→ **TEXTE FOURNI**:
*****

A l’intérieur même de l’entreprise, la collection est un excellent moyen de créer du lien. Invitations à des vernissages ou à des conférences, choix d’une œuvre à accrocher dans son bureau : les occasions ne manquent pas pour impliquer les salariés et renforcer le sentiment d’appartenance. Ces derniers sont parfois même consultés avant une acquisition. Chaque année, la collection d’œuvres photographiques Neuflize Vie, compagnie d’assurance-vie de la banque Neuflize OBC, s’enrichit d’une œuvre « élue » par les salariés. Ces derniers sont invités à faire valoir leur préférence parmi un ensemble d’œuvres sélectionnées et qui leur est présenté dans les locaux parisiens de la banque.
Pour sa part, la Société Générale, qui compte près de 350 œuvres originales et plus de 700 lithographies, éditions et sérigraphies, a mis en place un espace dédié à ses collaborateurs sur le site Web de sa collection afin qu’ils puissent se tenir informés de son actualité, s’inscrire à des visites guidées ou encore consulter le programme des initiatives relatives à l’art.
Le groupe de construction Colas, qui rassemble 300 toiles dans sa collection créée au début des années 1990 par Alain Dupont – alors président de l’entreprise –, propose à ses salariés, en plus des conférences thématiques, de visiter les ateliers des artistes entrés dans la collection. De plus, les managers peuvent recommander des peintres pour la sélection qui sera soumise au comité des achats (composé entre autres de quatre collaborateurs).
Au sein de la Fondation Carmignac, qui dispose d’une collection depuis 2000, ont été instaurés les « mercredis Arty », une fois par mois, avec une présentation didactique d’une œuvre entre midi et deux pour les collaborateurs qui le souhaitent. Par ailleurs, « Edouard Carmignac choisit l’emplacement de chaque œuvre dans les bureaux et envoie ainsi des messages à ses collaborateurs ; un moyen de rester proche d’eux », souligne Gaïa Donzet qui gère la fondation.

*****

→ **DONNÉES SOURCES**:

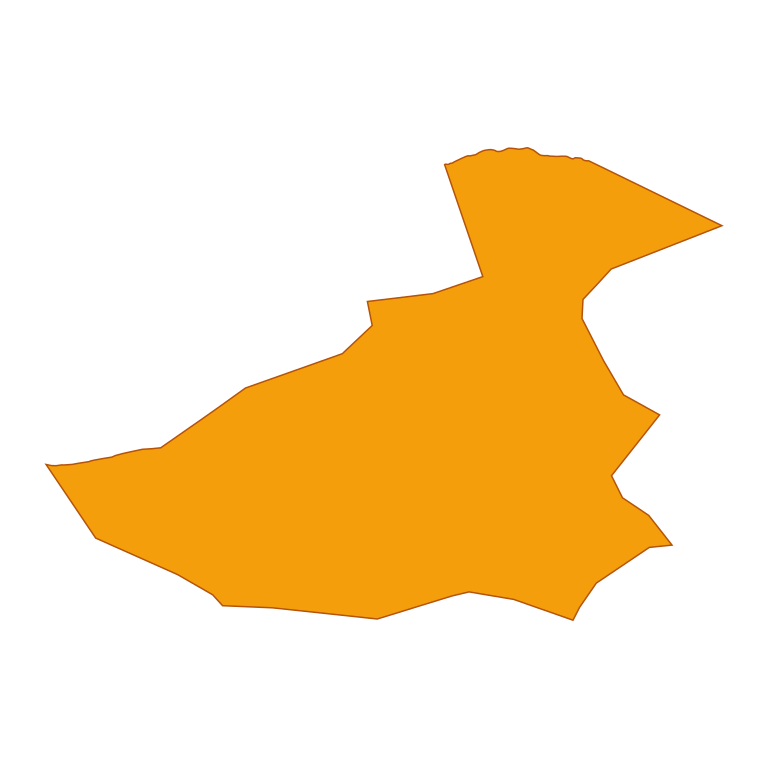 Bayan-Uul, Govi-Altay, Mongolia
{"feature_id": "93677404B20408254425737", "entity_name": "Bayan-Uul", "entity_type": "district", "adm_level": 2, "iso_a3": "MNG", "parent_name": "Mongolia", "parent_adm1": "Govi-Altay", "projection": "natural_earth1", "projection_center": [95.187, 47.144], "detail": "fine", "context": "isolated", "style": "filled", "palette": "amber", "viewbox_px": 768, "rotation_deg": 0, "n_neighbors": 0, "source": "geoboundaries", "source_scale": "gbopen_adm2", "svg_char_len": 3432}
<svg xmlns="http://www.w3.org/2000/svg" viewBox="0 0 768 768"><path d="M588.7,160.8L588.0,160.8L587.2,160.8L585.6,160.7L585.3,160.6L584.5,160.4L584.3,160.3L583.7,160.1L583.0,159.7L582.9,159.6L582.6,159.3L581.7,158.6L581.1,158.3L580.2,158.1L579.1,158.0L578.2,157.9L577.0,157.9L576.7,157.8L576.3,157.8L575.6,157.7L575.1,157.8L574.5,158.1L573.8,158.5L573.1,158.8L572.7,158.8L572.2,158.7L571.7,158.6L571.3,158.5L570.6,158.2L569.8,157.8L569.5,157.7L568.4,157.1L567.3,156.6L566.8,156.5L566.6,156.4L565.8,156.3L564.9,156.3L564.6,156.3L564.0,156.2L563.2,156.2L562.0,156.2L561.7,156.2L561.4,156.2L561.2,156.2L560.9,156.2L560.3,156.3L560.1,156.3L559.6,156.3L558.5,156.4L558.0,156.4L557.3,156.4L556.5,156.4L555.3,156.4L554.1,156.3L551.5,156.2L550.3,156.1L549.7,156.1L549.2,156.1L548.8,155.9L548.6,155.8L548.0,155.7L547.4,155.6L546.7,155.6L546.0,155.6L545.2,155.7L544.7,155.7L544.2,155.6L543.7,155.6L542.6,155.5L541.7,155.4L541.0,155.3L540.4,155.1L539.8,154.8L539.5,154.6L538.9,154.2L538.0,153.5L537.6,153.3L536.1,152.1L534.6,151.0L533.6,150.3L533.0,149.9L532.9,149.9L532.4,149.7L531.7,149.5L531.0,149.2L530.9,149.1L530.0,148.8L529.9,148.7L529.0,148.3L528.0,147.9L527.5,147.8L527.4,147.8L527.2,147.8L526.5,147.9L525.9,148.0L525.3,148.1L524.7,148.3L524.1,148.4L523.4,148.6L522.3,148.8L520.7,149.0L519.9,149.1L519.4,149.2L518.6,149.2L517.8,149.1L517.3,149.0L517.2,149.0L516.2,148.8L515.0,148.7L513.9,148.5L512.6,148.4L511.5,148.3L511.1,148.3L510.8,148.3L510.7,148.3L510.2,148.3L509.7,148.2L509.1,148.2L508.8,148.2L508.7,148.2L508.3,148.3L508.0,148.4L507.5,148.6L507.1,148.8L506.9,148.8L506.0,149.2L504.5,149.9L503.4,150.4L502.6,150.7L502.4,150.7L501.7,151.0L500.6,151.3L499.9,151.4L499.7,151.4L498.8,151.5L497.8,151.5L497.0,151.4L496.6,151.3L496.0,151.0L495.7,150.9L495.5,150.7L495.0,150.5L493.8,150.1L492.9,149.9L491.8,149.8L491.7,149.7L490.9,149.6L490.2,149.6L489.3,149.7L488.8,149.7L488.2,149.8L487.9,149.8L487.6,149.9L486.2,150.1L485.6,150.2L484.9,150.3L484.4,150.4L483.7,150.6L482.9,150.9L482.2,151.1L481.5,151.5L480.5,151.9L479.1,152.6L478.2,153.1L477.5,153.6L476.9,153.9L476.5,154.3L476.0,154.5L475.8,154.6L475.3,154.8L474.9,154.9L474.5,155.0L474.0,155.0L473.4,155.2L472.7,155.3L471.8,155.5L470.1,155.9L469.9,155.9L469.7,155.9L469.4,155.9L469.0,155.9L468.6,155.8L468.3,155.8L467.9,155.8L467.5,156.0L467.1,156.1L466.6,156.3L466.4,156.3L465.7,156.5L465.4,156.7L464.8,156.9L464.3,157.2L463.8,157.4L461.9,158.2L461.7,158.3L460.2,159.0L459.0,159.6L457.3,160.4L455.2,161.4L453.7,162.2L453.0,162.6L452.6,162.9L452.2,163.1L451.9,163.2L451.6,163.2L451.0,163.2L450.7,163.3L450.2,163.4L449.8,163.6L449.7,163.6L449.3,163.9L449.0,164.1L448.2,164.4L447.8,164.4L447.7,164.4L447.2,164.4L446.6,164.2L446.1,164.2L445.5,164.2L445.1,164.3L444.6,164.6L482.8,276.6L433.0,293.6L367.4,301.5L372.2,325.5L342.3,353.7L245.5,388.0L217.9,407.8L204.6,417.2L160.7,447.8L151.9,448.7L142.4,449.3L130.6,451.8L122.5,453.6L115.2,455.6L113.5,456.4L111.9,457.1L103.8,458.4L94.4,460.1L92.5,460.5L90.2,461.1L89.1,461.6L77.1,463.5L72.3,464.4L63.8,465.0L61.8,464.9L56.2,465.7L51.5,465.6L46.1,464.5L95.7,538.1L177.6,574.6L212.7,594.8L222.6,605.7L272.3,607.8L377.2,619.0L451.8,596.0L469.0,591.9L513.7,599.4L573.0,620.2L579.6,607.3L596.3,583.1L649.3,547.4L672.0,545.1L648.7,515.4L622.5,497.8L611.5,475.7L659.6,414.9L623.5,394.9L603.5,360.6L582.0,318.5L583.0,299.4L597.0,284.5L611.2,269.0L721.9,225.7L598.8,165.7L588.7,160.8Z" fill="#f59e0b" stroke="#b45309" stroke-width="1.5"/></svg>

*****

→ **VOTRE CONSIGNE**: Reprenez mot pour mot le passage du texte sur les collections d’art en entreprise, en partant de « Pour sa part, la » et en terminant par « relatives à l’art. ».

→ **CORRIGÉ**:
Pour sa part, la Société Générale, qui compte près de 350 œuvres originales et plus de 700 lithographies, éditions et sérigraphies, a mis en place un espace dédié à ses collaborateurs sur le site Web de sa collection afin qu’ils puissent se tenir informés de son actualité, s’inscrire à des visites guidées ou encore consulter le programme des initiatives relatives à l’art.